Un début de match engagé et sans complexe côté strasbourgeois
Dès les premières minutes, Strasbourg affichait clairement ses intentions. Loin de subir face au leader parisien, les Alsaciens proposaient un jeu offensif, avec un pressing haut et une volonté affirmée de ressortir proprement le ballon. Paris, surpris par l’intensité locale, mettait quelques minutes à s’installer, cherchant avant tout à calmer le rythme par la possession.
Progressivement, le PSG prenait le contrôle du ballon grâce à la qualité technique de son milieu de terrain. Vitinha et João Neves orientaient le jeu, tandis que Warren Zaïre-Emery multipliait les projections pour déséquilibrer le bloc adverse. Strasbourg restait cependant dangereux en transitions rapides, obligeant la défense parisienne à rester vigilante.
Mayulu récompense la domination parisienne
La montée en puissance parisienne finissait par payer à la 22e minute. À la suite d’une action collective bien construite, Senny Mayulu surgissait dans la surface pour conclure et ouvrir le score. Une réalisation qui venait récompenser une séquence de domination du PSG, plus précis techniquement et mieux organisé dans l’animation offensive.

Mais l’avantage parisien ne durait que quelques minutes. Piqués au vif, les Strasbourgeois répondaient avec caractère. Porté par le public, le Racing égalisait à la 27e minute grâce à Guéla Doué, auteur d’une frappe efficace après un mouvement collectif parfaitement exécuté.
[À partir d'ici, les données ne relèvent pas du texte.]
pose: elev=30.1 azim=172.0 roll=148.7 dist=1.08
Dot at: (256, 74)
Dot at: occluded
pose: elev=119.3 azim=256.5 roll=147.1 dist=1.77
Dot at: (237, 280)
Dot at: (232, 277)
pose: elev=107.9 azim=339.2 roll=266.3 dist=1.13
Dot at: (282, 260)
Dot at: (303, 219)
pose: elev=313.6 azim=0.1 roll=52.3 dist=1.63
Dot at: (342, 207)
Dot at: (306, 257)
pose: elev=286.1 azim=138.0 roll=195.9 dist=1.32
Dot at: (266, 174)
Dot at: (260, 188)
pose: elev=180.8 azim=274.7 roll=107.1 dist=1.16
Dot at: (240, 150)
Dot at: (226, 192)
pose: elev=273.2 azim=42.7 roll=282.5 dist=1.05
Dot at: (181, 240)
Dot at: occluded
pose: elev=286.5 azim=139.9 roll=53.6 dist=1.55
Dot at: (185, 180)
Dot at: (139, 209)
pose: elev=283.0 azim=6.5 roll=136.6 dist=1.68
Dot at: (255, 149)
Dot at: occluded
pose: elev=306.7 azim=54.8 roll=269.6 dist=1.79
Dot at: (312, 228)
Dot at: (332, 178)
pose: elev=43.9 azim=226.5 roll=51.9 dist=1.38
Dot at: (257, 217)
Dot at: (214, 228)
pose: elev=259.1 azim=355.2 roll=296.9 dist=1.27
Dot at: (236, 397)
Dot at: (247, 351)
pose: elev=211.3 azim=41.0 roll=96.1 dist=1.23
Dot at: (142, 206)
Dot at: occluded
La Meinau explosait, et le match repartait sur un rythme effréné.
Une première période intense et équilibrée
La suite du premier acte offrait un véritable bras de fer. Paris tentait d’imposer son tempo, mais Strasbourg ne reculait pas et continuait à se projeter avec audace. Les occasions se multipliaient de part et d’autre, sans que l’une des deux équipes ne parvienne à reprendre l’avantage avant la pause. Les Parisiens rentraient aux vestiaires avec le sentiment d’avoir laissé passer une opportunité, tandis que Strasbourg pouvait nourrir de réelles ambitions.
Un second acte sous tension croissante
Au retour des vestiaires, le PSG affichait davantage de maîtrise, cherchant à étirer le bloc strasbourgeois par le jeu sur les côtés. Bradley Barcola et Ibrahim Mbaye tentaient d’apporter de la percussion, mais se heurtaient à une défense alsacienne bien organisée et agressive dans les duels.
Strasbourg, de son côté, continuait à exploiter les moindres espaces, poussant Paris à rester sur ses gardes. La rencontre basculait alors dans une phase plus tendue, marquée par l’engagement physique et les duels appuyés.
Le tournant du match : l’expulsion d’Hakimi
À la 75e minute, un fait de jeu majeur venait bouleverser l’équilibre de la rencontre. Après intervention de la VAR, Achraf Hakimi était expulsé, laissant le Paris Saint-Germain à dix pour le dernier quart d’heure. Strasbourg voyait alors une occasion en or de faire la différence et accentuait la pression.
Les Alsaciens poussaient, multipliaient les centres et les frappes, mais se heurtaient à un Matvei Safonov impérial. Le gardien parisien réalisait plusieurs interventions décisives, maintenant son équipe à flot dans un moment critique.
Nuno Mendes, le héros inattendu
Alors que Strasbourg semblait prendre l’ascendant, Paris frappait au moment où on l’attendait le moins. À la 81e minute, sur un centre parfaitement dosé de Warren Zaïre-Emery, Nuno Mendes surgissait pour placer une tête imparable et redonner l’avantage au PSG. Un but synonyme de délivrance pour les Parisiens, et de coup de froid pour la Meinau.

Les dernières minutes donnaient lieu à un véritable siège strasbourgeois, mais Paris faisait preuve d’une solidarité exemplaire pour préserver son avance jusqu’au coup de sifflet final.
Une victoire révélatrice du caractère parisien
Dans un contexte difficile, face à une équipe séduisante et dans un stade hostile, le Paris Saint-Germain a démontré sa capacité à souffrir, à rester uni et à frapper au moment décisif. Cette victoire, acquise dans la douleur, illustre la maturité mentale du groupe et pourrait compter lourd dans la course au titre.